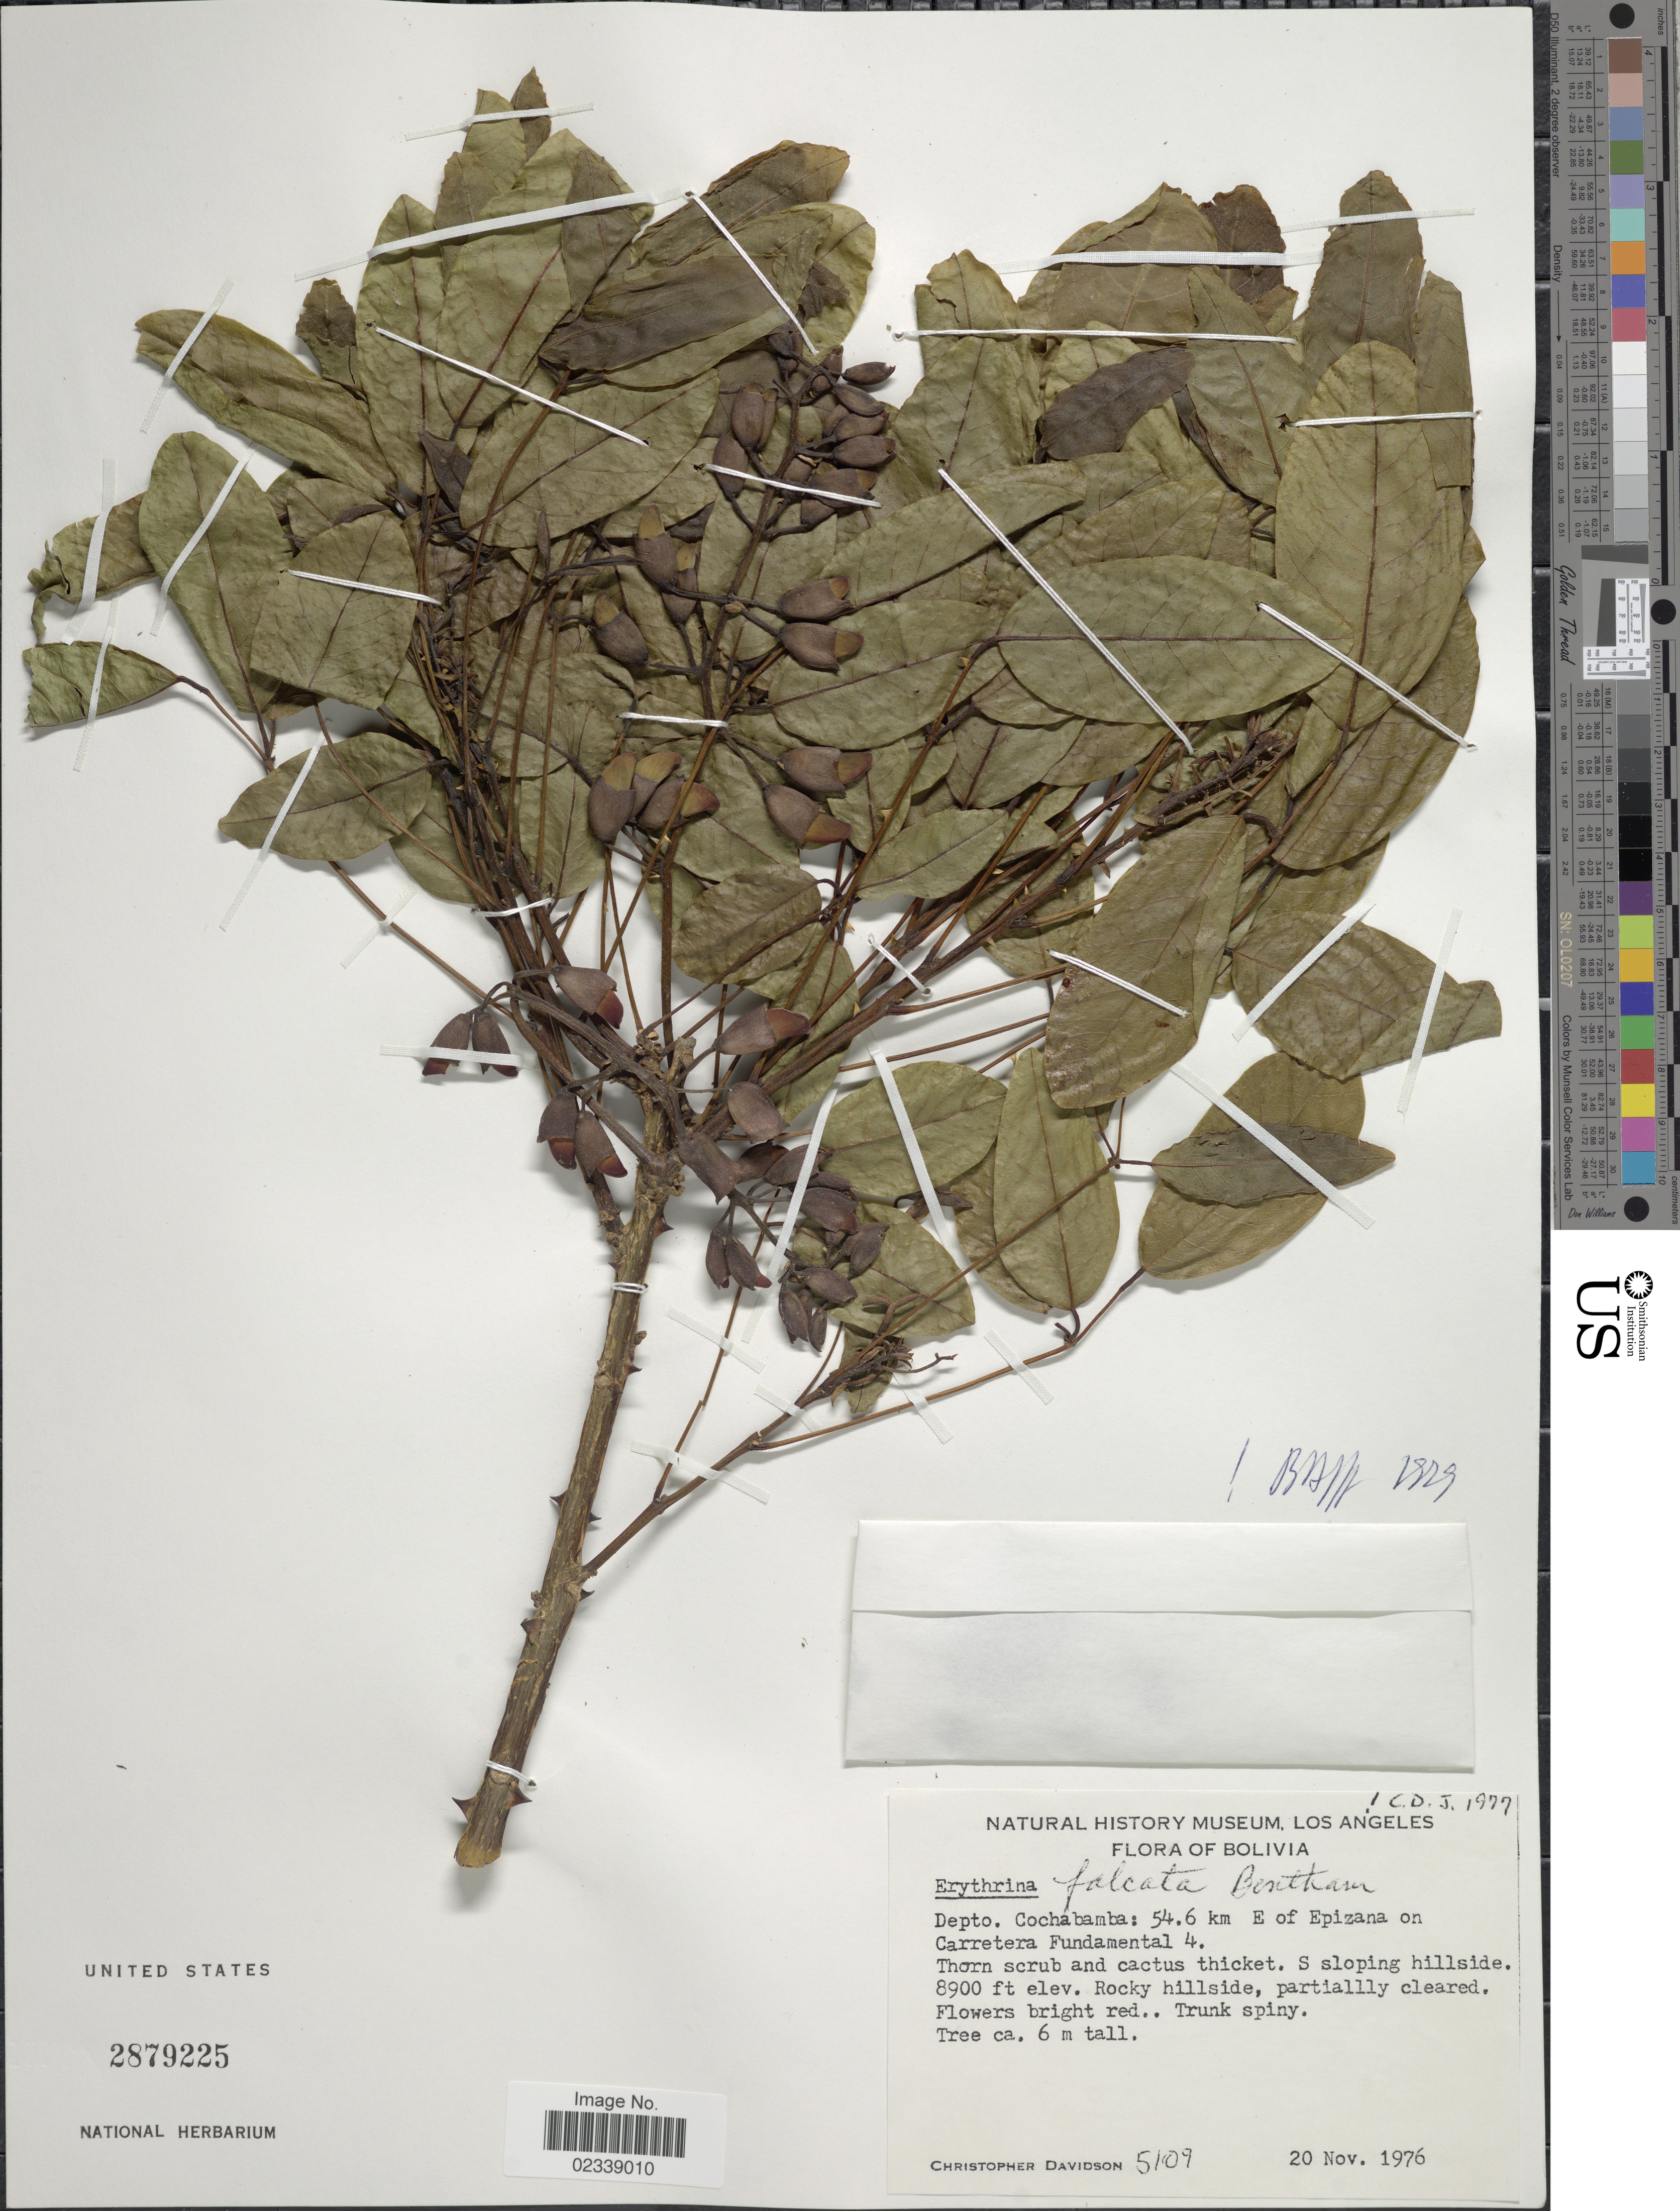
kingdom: Plantae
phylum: Tracheophyta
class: Magnoliopsida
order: Fabales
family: Fabaceae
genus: Erythrina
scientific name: Erythrina falcata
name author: Benth.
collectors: C. Davidson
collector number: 5109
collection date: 1976-11-20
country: Bolivia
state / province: Cochabamba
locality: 54.6 km E of Epizana on Carretera Fundamental 4, thorn scrub and cactus thicket, S sloping hillside, rocky hillside.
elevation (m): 2713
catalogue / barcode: US 2879225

============

## CONSEGNA
Per favore, estrai tutte le righe delle voci qui sopra e riportale senza alcuna modifica, lasciando fuori le immagini.

## RISULTATO
kingdom: Plantae
phylum: Tracheophyta
class: Magnoliopsida
order: Fabales
family: Fabaceae
genus: Erythrina
scientific name: Erythrina falcata
name author: Benth.
collectors: C. Davidson
collector number: 5109
collection date: 1976-11-20
country: Bolivia
state / province: Cochabamba
locality: 54.6 km E of Epizana on Carretera Fundamental 4, thorn scrub and cactus thicket, S sloping hillside, rocky hillside.
elevation (m): 2713
catalogue / barcode: US 2879225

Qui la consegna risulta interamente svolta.